Qur’an Suci merupakan kitab yang penuh dengan hikmah, setiap untaian katanya
tersirat makna yang sangat agung, dalam surat
Al-Ahzab dikatakan: Muhammad
bukanlah ayah salah seorang dari orang-orang kamu, melainkan dia itu Utusan
Allah dan segel (penutup) para Nabi. Dan Allah senantiasa Yang Maha-tahu akan
segala sesuatu. (Qs 33:40), secara jasmani Nabi Suci memang tidak mempunyai
keturunan (Muhammad bukanlah ayah salah
seorang dari orang-orang kamu) namun beliau adalah seorang Rasul Allah (melainkan dia itu Utusan Allah).
Tiap-tiap Rasul merupakan ayah ruhani bagi umatnya, itu sebabnya ditempat lain
dikatakan bahwa istrinya Nabi Suci merupakan ummul mukminin (Ibunya kaum Mukmin) (Qs 33:6). Silsilah keruhanian
Nabi Suci akan terus-menerus berlangsung hingga hari kiamat sebab setelah
beliau tidak akan datang lagi nabi, baik nabi baru maupun nabi lama. Karena
kedatangan seorang nabi setelah Nabi Suci akan memutus garis keturunan Nabi
Suci dan menggantikan garis keturunan Nabi Suci dengan Nabi yang datang itu,
itulah sebabnya setelah diterangkan Muhammad
bukanlah ayah salah seorang dari orang-orang kamu, melainkan dia itu Utusan
Allah Allah menetapkan bahwa Nabi Suci adalah dan segel (penutup) para Nabi (Khataman-Nabiyyin).

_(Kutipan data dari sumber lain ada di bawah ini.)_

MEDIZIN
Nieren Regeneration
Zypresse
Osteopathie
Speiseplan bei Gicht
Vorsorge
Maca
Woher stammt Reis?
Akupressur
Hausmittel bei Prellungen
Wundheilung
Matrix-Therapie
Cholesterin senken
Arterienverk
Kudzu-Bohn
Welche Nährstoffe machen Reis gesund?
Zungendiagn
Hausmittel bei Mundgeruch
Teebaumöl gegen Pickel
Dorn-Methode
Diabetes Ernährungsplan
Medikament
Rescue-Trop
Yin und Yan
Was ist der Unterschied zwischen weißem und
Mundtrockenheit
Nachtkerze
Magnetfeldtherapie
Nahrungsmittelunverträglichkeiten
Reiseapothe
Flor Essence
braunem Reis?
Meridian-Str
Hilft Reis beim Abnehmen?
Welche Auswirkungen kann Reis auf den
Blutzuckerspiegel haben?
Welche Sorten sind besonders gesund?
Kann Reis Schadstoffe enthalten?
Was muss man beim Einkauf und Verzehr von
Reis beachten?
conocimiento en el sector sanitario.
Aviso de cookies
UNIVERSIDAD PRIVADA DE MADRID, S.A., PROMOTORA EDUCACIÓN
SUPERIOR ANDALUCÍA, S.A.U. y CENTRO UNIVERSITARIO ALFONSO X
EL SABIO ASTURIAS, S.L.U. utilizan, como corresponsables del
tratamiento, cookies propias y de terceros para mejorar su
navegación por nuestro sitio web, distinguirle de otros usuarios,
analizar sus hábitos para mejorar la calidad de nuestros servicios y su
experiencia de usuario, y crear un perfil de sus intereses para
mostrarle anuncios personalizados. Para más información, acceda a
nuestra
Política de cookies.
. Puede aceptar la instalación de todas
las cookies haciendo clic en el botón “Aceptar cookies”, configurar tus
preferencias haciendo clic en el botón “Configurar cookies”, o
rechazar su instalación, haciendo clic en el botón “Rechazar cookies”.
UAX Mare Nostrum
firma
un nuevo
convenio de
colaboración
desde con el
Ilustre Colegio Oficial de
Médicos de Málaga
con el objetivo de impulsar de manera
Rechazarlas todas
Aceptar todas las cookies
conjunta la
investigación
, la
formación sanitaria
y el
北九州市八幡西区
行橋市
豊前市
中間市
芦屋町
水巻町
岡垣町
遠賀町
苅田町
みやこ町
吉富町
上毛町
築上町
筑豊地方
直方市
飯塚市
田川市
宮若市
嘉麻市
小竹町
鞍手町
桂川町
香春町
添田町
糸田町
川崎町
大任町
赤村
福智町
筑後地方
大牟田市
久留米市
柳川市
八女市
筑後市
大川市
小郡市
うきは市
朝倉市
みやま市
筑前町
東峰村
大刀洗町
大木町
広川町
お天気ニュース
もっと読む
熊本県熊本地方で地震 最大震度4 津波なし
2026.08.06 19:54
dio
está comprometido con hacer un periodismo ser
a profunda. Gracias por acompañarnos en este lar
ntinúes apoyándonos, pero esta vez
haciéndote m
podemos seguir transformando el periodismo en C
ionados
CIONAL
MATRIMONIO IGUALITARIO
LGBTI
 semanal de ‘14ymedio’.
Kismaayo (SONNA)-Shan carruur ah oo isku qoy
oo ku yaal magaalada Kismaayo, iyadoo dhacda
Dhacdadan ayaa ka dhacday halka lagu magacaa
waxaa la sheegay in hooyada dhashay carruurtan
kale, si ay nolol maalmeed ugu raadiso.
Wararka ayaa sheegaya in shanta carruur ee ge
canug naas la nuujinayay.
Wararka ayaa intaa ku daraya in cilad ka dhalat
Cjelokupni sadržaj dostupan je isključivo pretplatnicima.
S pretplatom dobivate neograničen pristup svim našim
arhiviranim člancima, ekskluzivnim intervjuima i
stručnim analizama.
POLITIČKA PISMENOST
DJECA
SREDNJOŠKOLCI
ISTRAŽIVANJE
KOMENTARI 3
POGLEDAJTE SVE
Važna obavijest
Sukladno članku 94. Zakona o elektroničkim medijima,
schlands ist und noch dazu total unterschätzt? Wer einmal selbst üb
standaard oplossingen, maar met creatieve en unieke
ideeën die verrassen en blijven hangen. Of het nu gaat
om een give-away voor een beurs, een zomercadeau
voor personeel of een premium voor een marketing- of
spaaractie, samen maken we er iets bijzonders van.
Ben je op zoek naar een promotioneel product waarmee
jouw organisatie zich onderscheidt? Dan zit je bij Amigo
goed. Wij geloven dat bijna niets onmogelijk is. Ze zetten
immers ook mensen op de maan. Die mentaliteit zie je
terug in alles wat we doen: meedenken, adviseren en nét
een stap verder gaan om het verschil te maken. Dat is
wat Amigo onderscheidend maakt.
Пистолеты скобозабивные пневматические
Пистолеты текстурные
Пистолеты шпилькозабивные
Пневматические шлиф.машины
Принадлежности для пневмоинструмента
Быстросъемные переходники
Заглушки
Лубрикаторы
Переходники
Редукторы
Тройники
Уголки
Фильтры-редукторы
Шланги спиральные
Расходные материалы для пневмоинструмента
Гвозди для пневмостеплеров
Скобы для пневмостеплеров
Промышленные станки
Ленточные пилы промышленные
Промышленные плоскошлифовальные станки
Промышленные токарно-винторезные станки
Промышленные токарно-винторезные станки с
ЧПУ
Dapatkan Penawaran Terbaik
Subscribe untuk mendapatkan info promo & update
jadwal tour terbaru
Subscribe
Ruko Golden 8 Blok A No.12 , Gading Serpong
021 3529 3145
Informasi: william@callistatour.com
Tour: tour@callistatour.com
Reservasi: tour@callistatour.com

Memang secara general seluruh umat
Muslim merupakan anak-anak rohani Nabi Suci, namun yang sedang saya bahas
disini adalah anak rohani dalam konteks Khalifah Nabi Suci dimana kata Khalifah
berasal dari kata khalafa, artinya ia datang kemudian atau menggantikan orang lain yang sudah wafat atau
tak ada lagi. Jadi konteks Khalifah
Nabi Suci disini adalah seorang Muslim yang karena ketaatannya kepada Qur’an
Suci, Hadits dan Sunnah Rasul membuat ia menjadi mazhar (cermin) sempurna dari kehidupan Baginda Rasul dan muslim
itulah yang menjadi Khalifah Nabi Suci
[iv] Meskipun bukan nabi namun mereka mempunyai
persamaan yang kuat dengan Nabi, dalam Hadits dikatakan “Ulama fi Ummati ka ambiya bani Israil” (Ulama dalam umat ku seperti
nabi-nabi Bani Israel) Al ulama waritsun
ambiya (ulama adalah pewaris para nabi). Dikatakan mempunyai persamaan yang
kuat karena kepadanya Allah berkenan berwawanSabda, dalam Hadits dikatakan “Sesungguhnya di antara orang-orang sebelum kamu
terdapat banyak pribadi yang diberi sabda Ilahi sekalipun mereka bukan Nabi;
jika di antara umatku ada orang yang seperti itu, maka orang itu adalah ‘Umar
(Bu. 62:6).
[v] Nawab Siddiq Hassan menulis bukunya 10 tahun sebelum memasuki abad 14
H, dia berkeyakinan Mujaddid abad 14 itulah Al-Masih yg dijanjikan dan juga
Mahdi. Mungkin dia melihat bahwa kedatangan Al-Masih nya bani Israel adalah
14 abad setelah Nabi Musa, begitupula Al-Masih nya umat Islam akan turun 14
abad setelah Nabi Suci Muhammad saw
[vi] Ahmadiyah Qadiyani senang sekali menggunakan dalil ini demi tegaknya
khalifah mereka, yang perlu dicermati dalam hadits ini adalah Khilafat minhajin nubuwwah adalah
merujuk kepada kekhalifahan Nabi Suci Muhammad, bukan kenabian selain/setelah
Nabi Muhammad sebab diawal hadits tersebut dikatakan Prophethood shall remain among you as long as Allah shall will. He will
bring about
its end jadi setelah Nabi Suci tidak akan datang lagi nabi.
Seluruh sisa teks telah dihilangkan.